Visit Trompenburg Botanical Garden, Rotterdam - Photo by Mickey Gast

9 Things You Should Know Before You Visit Trompenburg Arboretum and Botanical Garden in Rotterdam

Visit Trompenburg Botanical Garden, Rotterdam - Photo by Mickey Gast

Editor’s note and 2020 update: Trompenburg Arboretum has now reopened post lock-down. However, you have to book a spot online, on their website. This also applies to MuseumKaart holders. Once you’re inside the arboretum, you can stay as long as you want. The tea house is also open and observing special hygiene rules.

Where would you choose to spend a sweltering August afternoon?

The beach? Too crowded.

Strolling downtown? Too hard to breath.

The woods? We’re with you on that, but in this case it was too far away.

An arboretum? Now we’re talking.

Data shown =
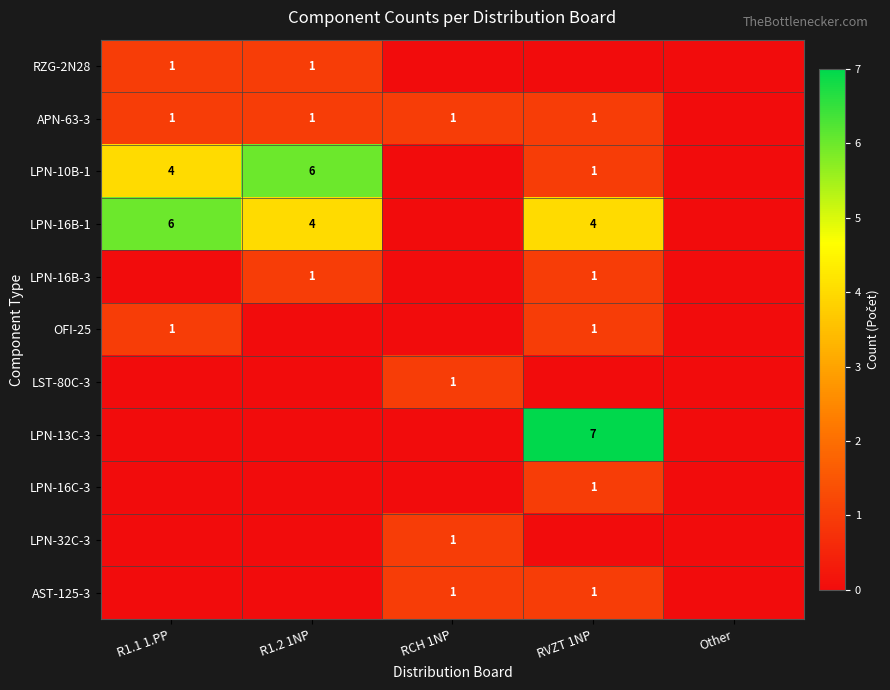

The LPN-16B-1 series shows 9 at R1.1 1.PP. True or false?

False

Tasks to complete =
1. According to the editor's note in the Trompenburg article, what do visitors now have to do before coming to the arboretum?
2. Translate this sentence from the Trompenburg article into Spanish: "Once you’re inside the arboretum, you can stay as long as you want."
3. Reproduce the part of the Trompenburg article starting at "The beach? Too" and ending at "Now we’re talking.".

Results for the exercise =
1. They have to book a spot online on the arboretum's website.

2. Una vez dentro del arboreto, puedes quedarte todo el tiempo que quieras.

3.
The beach? Too crowded.

Strolling downtown? Too hard to breath.

The woods? We’re with you on that, but in this case it was too far away.

An arboretum? Now we’re talking.